┌──

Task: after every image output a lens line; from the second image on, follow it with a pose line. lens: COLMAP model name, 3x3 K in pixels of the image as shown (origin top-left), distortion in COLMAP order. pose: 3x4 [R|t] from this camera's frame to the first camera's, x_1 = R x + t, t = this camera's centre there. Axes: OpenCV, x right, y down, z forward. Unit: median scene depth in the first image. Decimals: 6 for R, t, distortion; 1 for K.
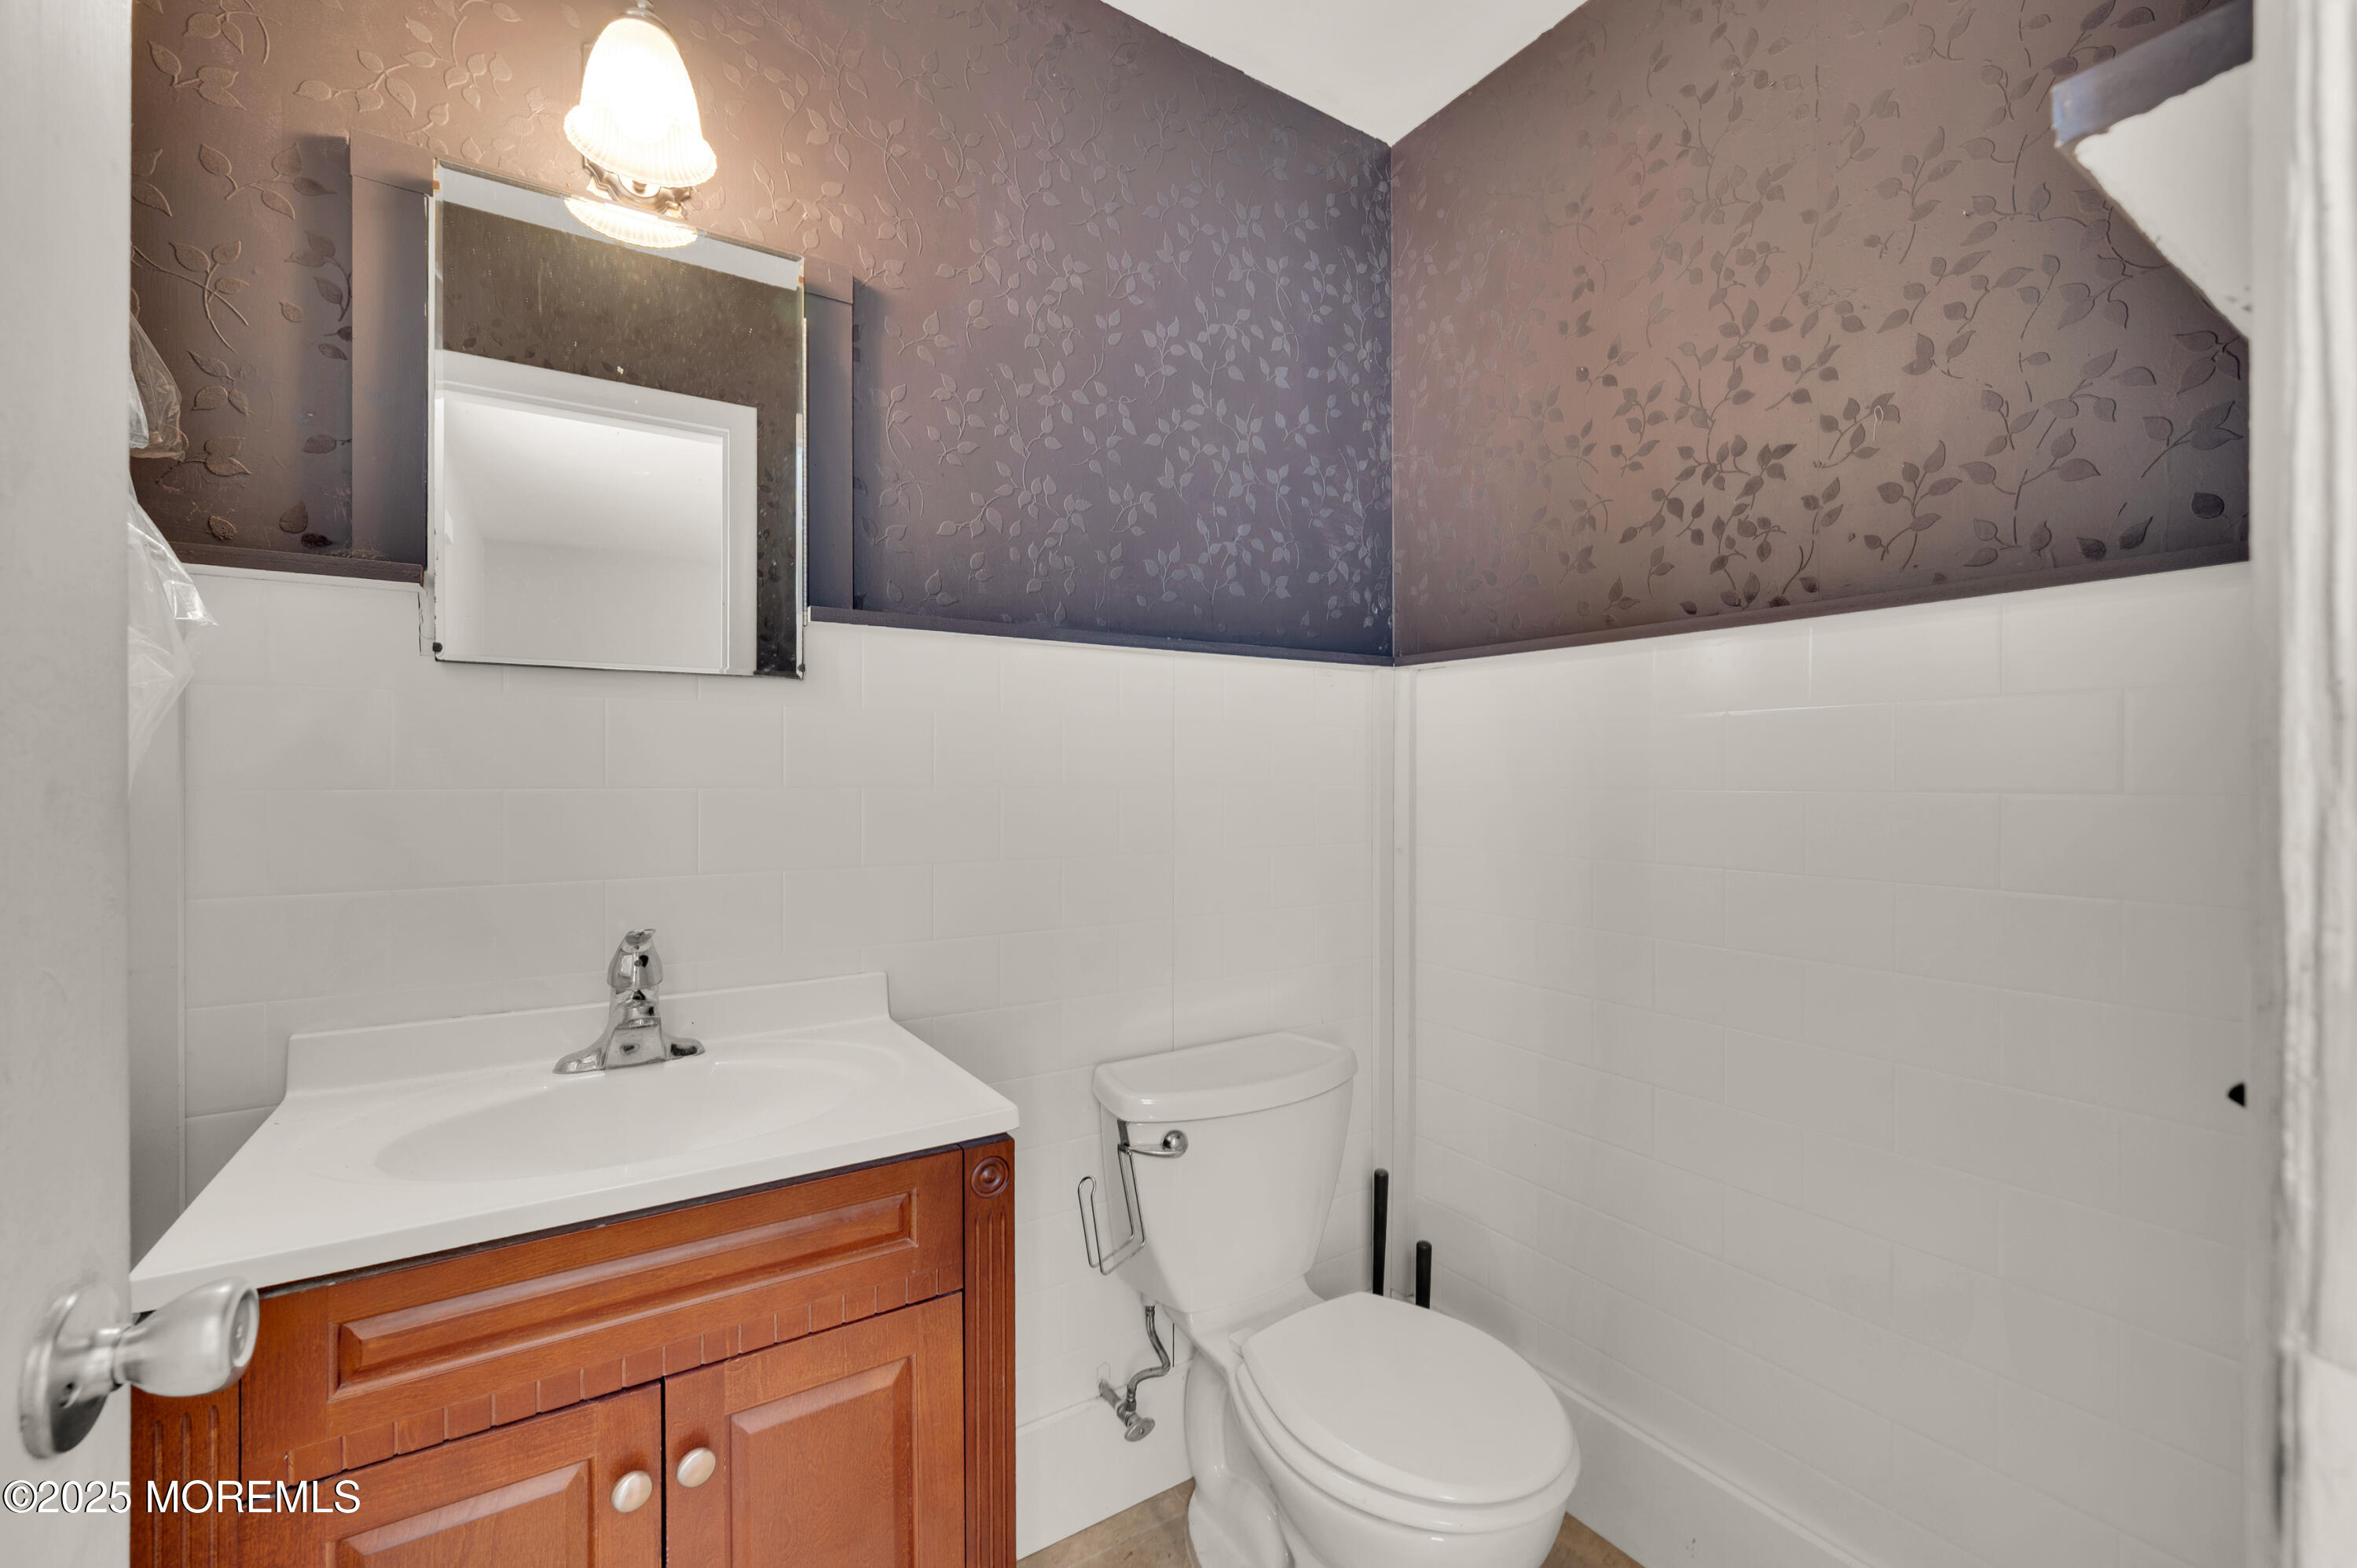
lens RADIAL K [[955.9, 0, 1182.1], [0, 955.9, 781.4], [0, 0, 1]] dist [0.000399, -0.000163]
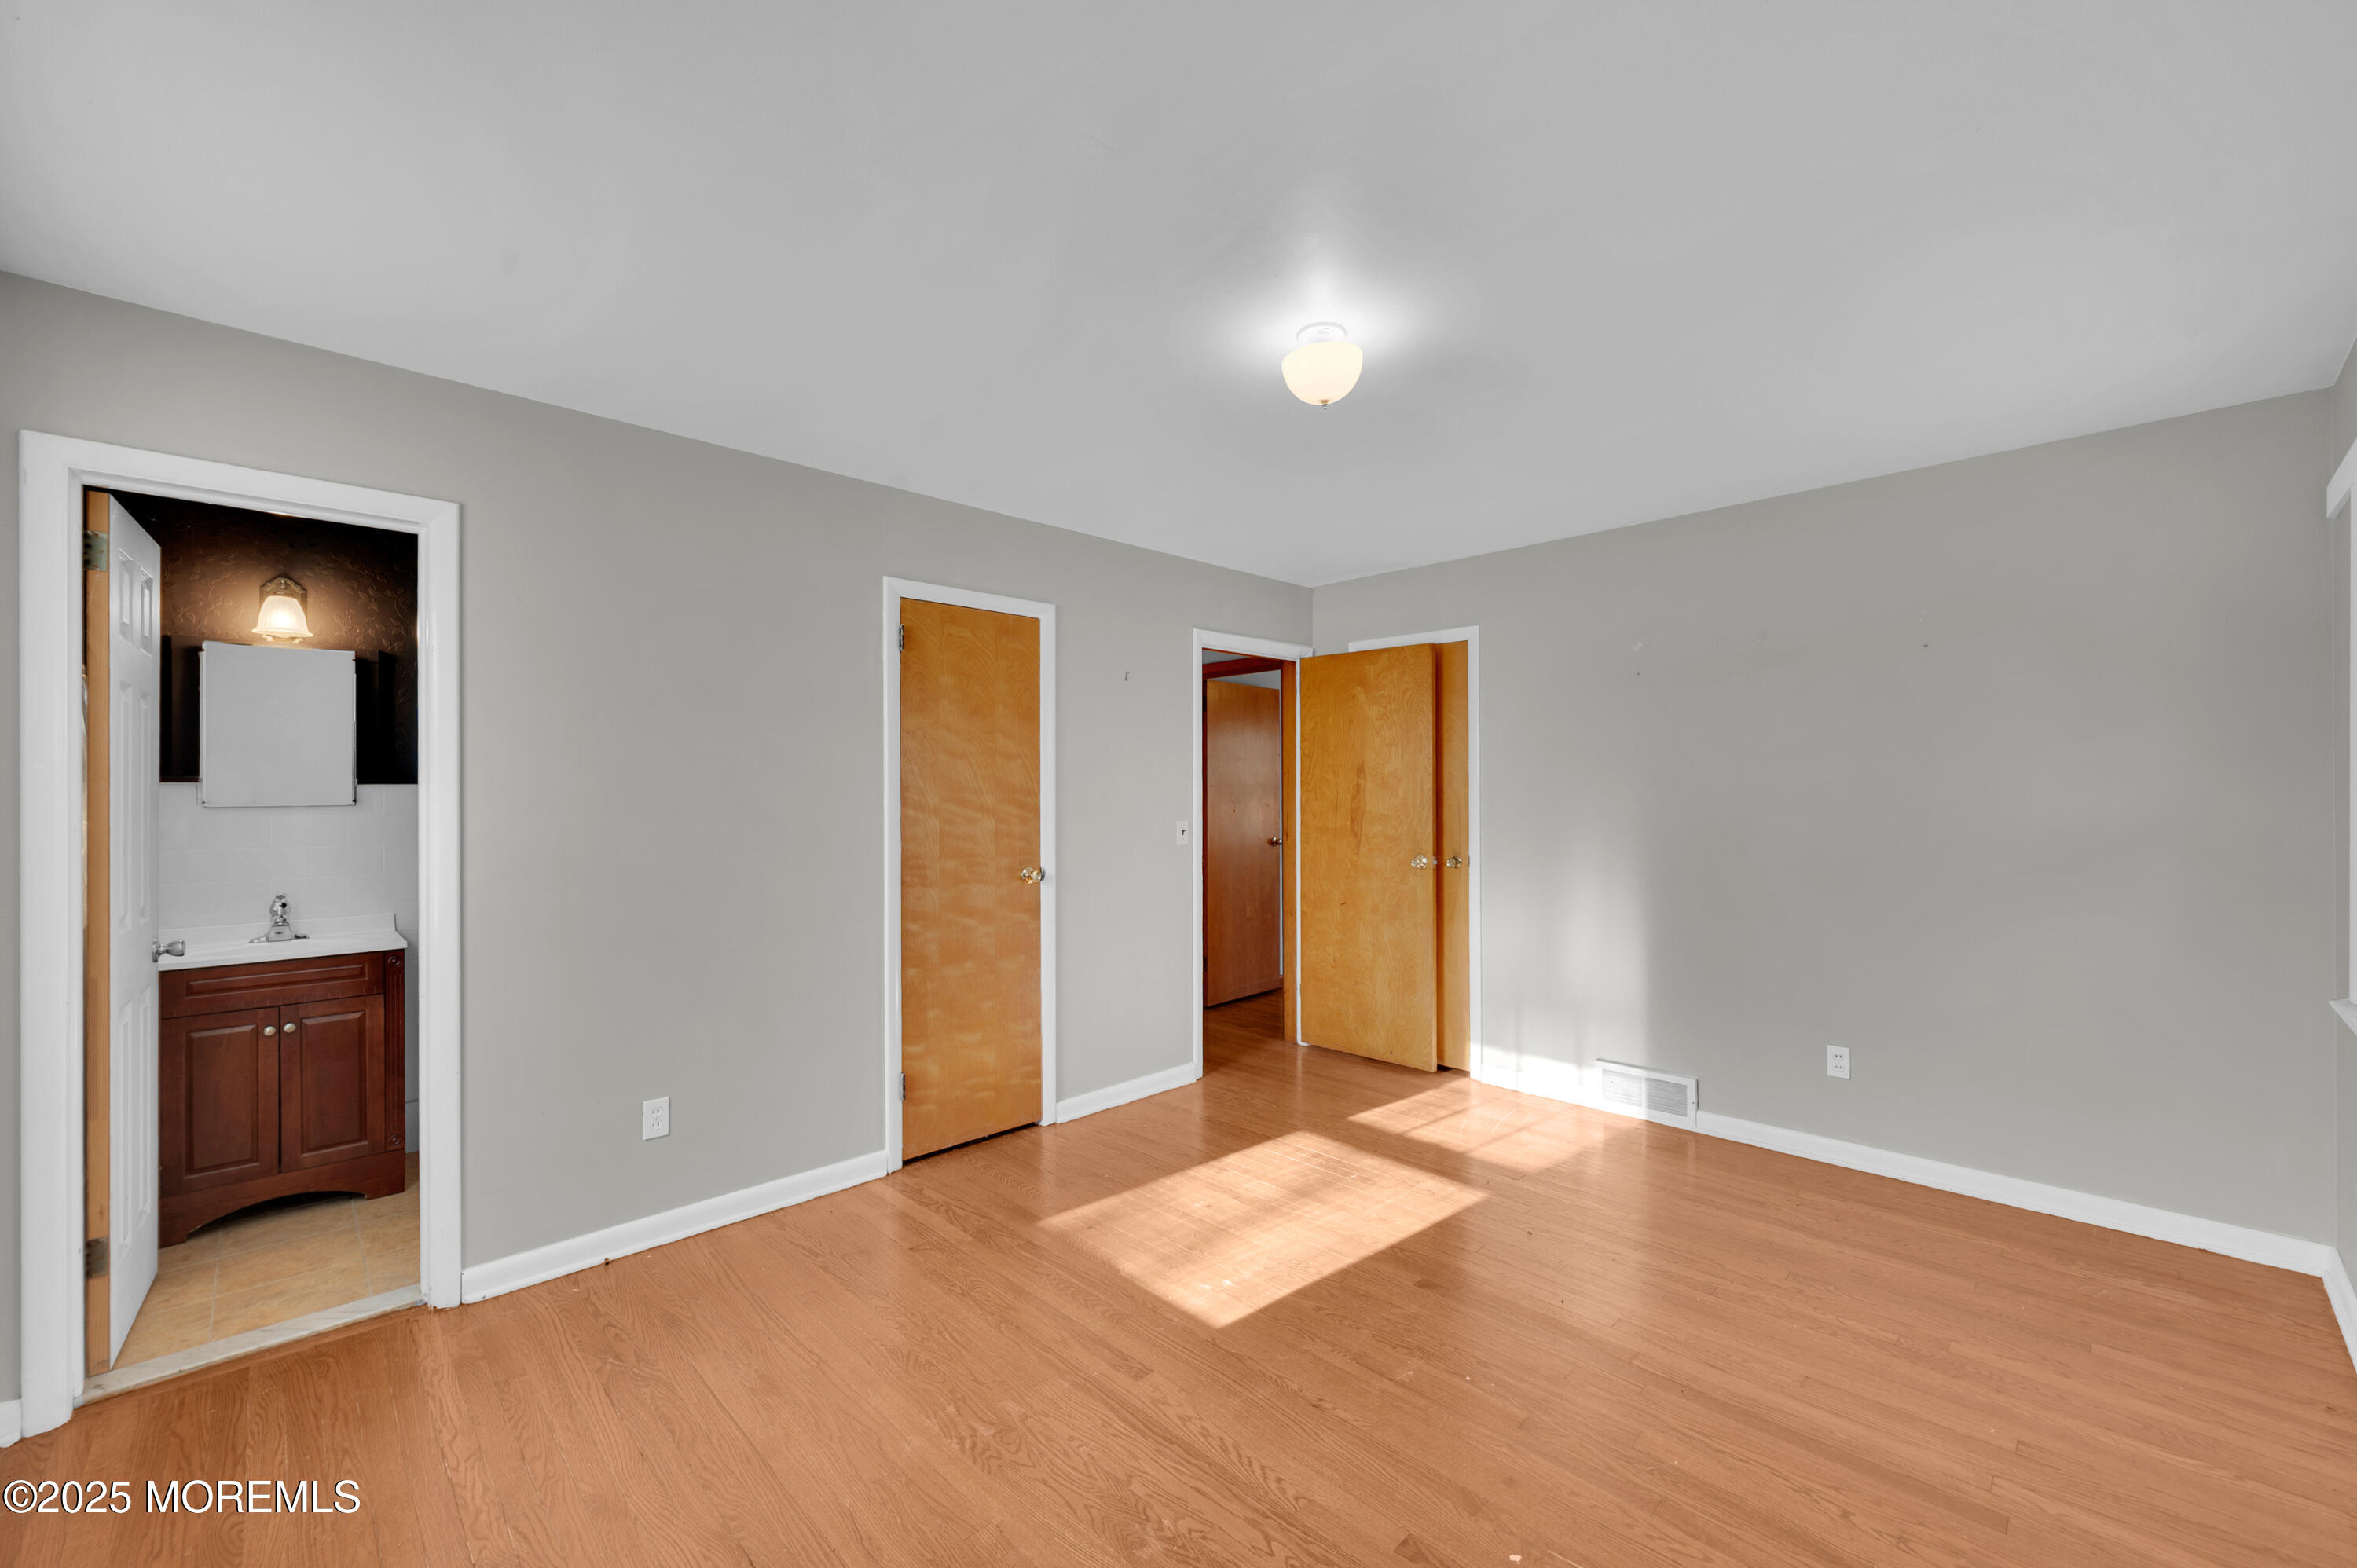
lens RADIAL K [[955.9, 0, 1162.3], [0, 955.9, 793.1], [0, 0, 1]] dist [0.000399, -0.000163]
pose [[0.986038, -0.007666, 0.166347, 1.694593], [0.009096, 0.999928, -0.007837, -0.117724], [-0.166275, 0.009241, 0.986036, -2.471083]]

└──

Give the preceding data back exactly, minus every picture.

(Exercise response):
Task: after every image output a lens line; from the second image on, follow it with a pose line. lens: COLMAP model name, 3x3 K in pixels of the image as shown (origin top-left), distortion in COLMAP order. pose: 3x4 [R|t] from this camera's frame to the first camera's, x_1 = R x + t, t = this camera's centre there. Axes: OpenCV, x right, y down, z forward. Unit: median scene depth in the first image. Decimals: 6 for R, t, distortion; 1 for K.
lens RADIAL K [[955.9, 0, 1182.1], [0, 955.9, 781.4], [0, 0, 1]] dist [0.000399, -0.000163]
lens RADIAL K [[955.9, 0, 1162.3], [0, 955.9, 793.1], [0, 0, 1]] dist [0.000399, -0.000163]
pose [[0.986038, -0.007666, 0.166347, 1.694593], [0.009096, 0.999928, -0.007837, -0.117724], [-0.166275, 0.009241, 0.986036, -2.471083]]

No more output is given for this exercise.